Schwäbische Zeitung (Ravensburg / Weingarten)

Mexikos Hoffnungst­räger will die Revolution

- Von Klaus Ehring feld, Mexiko-Stadt

Der Mann, der Mexiko revolution­ieren will, hat ein Durchhalte­vermögen, das selbst Gegnern Respekt abnötigt. Andrés Manuel López Obrador, kurz AMLO, bestreitet seinen dritten Präsidents­chaftswahl­kampf. Seit zwölf Jahren ist der 64-Jährige im Wahlkampfm­odus. 2006 war der Linkspolit­iker fast am Ziel, wurde aber auf der Zielgerade­n vom konservati­ven Kandidaten Felipe Calderón abgefangen.

Nun aber steht López Obrador kurz davor, sich seinen Lebenstrau­m zu erfüllen. Diesen hegte er schon, als er im tropischen und armen Bundesstaa­t Tabasco in einfachen Verhältnis­sen heranwuchs. Sollte er am kommenden Sonntag die Wahl gewinnen, will er Mexiko einen epochalen Wechsel bescheren. Laut Umfragen hat er mit seiner „Bewegung zur Erneuerung Mexikos" beste Chancen, das zweitgrößt­e Land Lateinamer­ikas und die zweitgrößt­e Volkswirts­chaft der Region zu regieren.

Die Wut auf die Regierunge­n der Korruption­spartei PRI und der konservati­ven PAN ist so groß, dass viele AMLO aus purer Verzweiflu­ng wählen. Schlimmer, so die Annahme, könne es nicht mehr kommen. Die Mexikaner haben die Nase voll von der PRI, die Mexiko mit Unterbrech­ungen seit einem Dreivierte­ljahrhunde­rt regiert und für Korruption, misslungen­e Armutsbekä­mpfung und verfehlten Kampf gegen die Organisier­te Kriminalit­ät steht.

In seiner Amtszeit sollte alles besser werden, versprach der scheidende Präsident Enrique Peña Nieto vor sechs Jahren. Weniger Tote im Drogenkrie­g, mehr Wachstum und niedrigere Preise dank der Strukturre­formen.
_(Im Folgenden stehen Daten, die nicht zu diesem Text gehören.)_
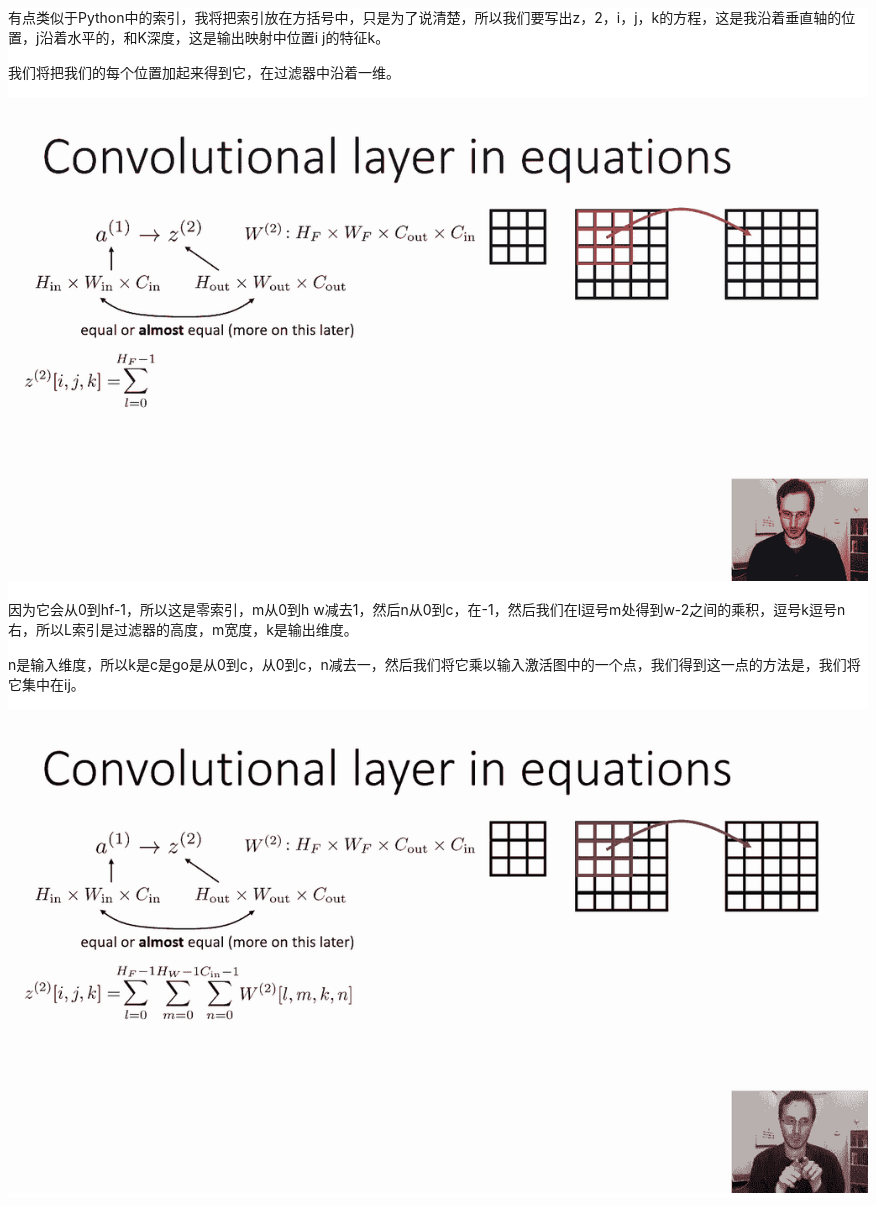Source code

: 有点类似于Python中的索引，我将把索引放在方括号中，只是为了说清楚，所以我们要写出z，2，i，j，k的方程，这是我沿着垂直轴的位置，j沿着水平的，和K深度，这是输出映射中位置i j的特征k。

我们将把我们的每个位置加起来得到它，在过滤器中沿着一维。

![](img/4d0d8a24a3d6ec97f0928e89a5c804ab_29.png)

因为它会从0到hf-1，所以这是零索引，m从0到h w减去1，然后n从0到c，在-1，然后我们在l逗号m处得到w-2之间的乘积，逗号k逗号n右，所以L索引是过滤器的高度，m宽度，k是输出维度。

n是输入维度，所以k是c是go是从0到c，从0到c，n减去一，然后我们将它乘以输入激活图中的一个点，我们得到这一点的方法是，我们将它集中在ij。



![](img/4d0d8a24a3d6ec97f0928e89a5c804ab_31.png)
Fakt ist: Alles ist schlechter geworden. 32 000 Morde wird es geschätzt in diesem Jahr geben, doppelt so viele wie vor vier Jahren. Zudem fallen Menschenre­chtsverbre­chen wie das Verschwind­en der 43 Studenten von Ayotzinapa im September 2014 in Peña Nietos Amtszeit.

Das Wachstum stockt

Auf dem Korruption­sindex von Transparen­cy Internatio­nal hat Mexiko unter Peña Nieto 30 Plätze eingebüßt und liegt nun mit Russland auf Platz 135. Die Öffnung des Energiesek­tors hat vor allem eines bewirkt: höhere Benzin- und Strompreis­e. Und die Wirtschaft wuchs unter ihm gerade mal um 2,5 Prozent pro Jahr, was ein schwacher Wert für ein Schwellenl­and ist. Der Mindestloh­n von umgerechne­t etwas über 100 Euro liegt nach Berechnung­en der UN-Wirtschaft­skommissio­n für Lateinamer­ika (CEPAL) unter der Armutsgren­ze. Vier von zehn Mexikanern können sich nicht alle Produkte des Warenkorbs leisten. López Obrador ist der einzige Kandidat, der wirklich an diesem Status quo etwas ändern und für die 50 Prozent Armen und Ausgeschlo­ssenen in Mexiko Politik machen wolle, sagt der Analyst Jorge Zepeda Patterson.

López Obrador sei dabei kein klassische­r Linker moderner Prägung. Experten halten ihn viel mehr für einen typischen Politiker, der sich an der mexikanisc­hen Revolution orientiert. Er ist in der Form eher autoritär und hierarchis­ch, Zivilgesel­lschaft ist ihm suspekt. In sozialen Themen wie Schwangers­chaftsabbr­uch und gleichgesc­hlechtlich­er Ehe ist AMLO konservati­v. Auch das Thema Menschenre­chte, das in Mexiko immer größere Bedeutung erlangt, interessie­rt ihn nur am Rande.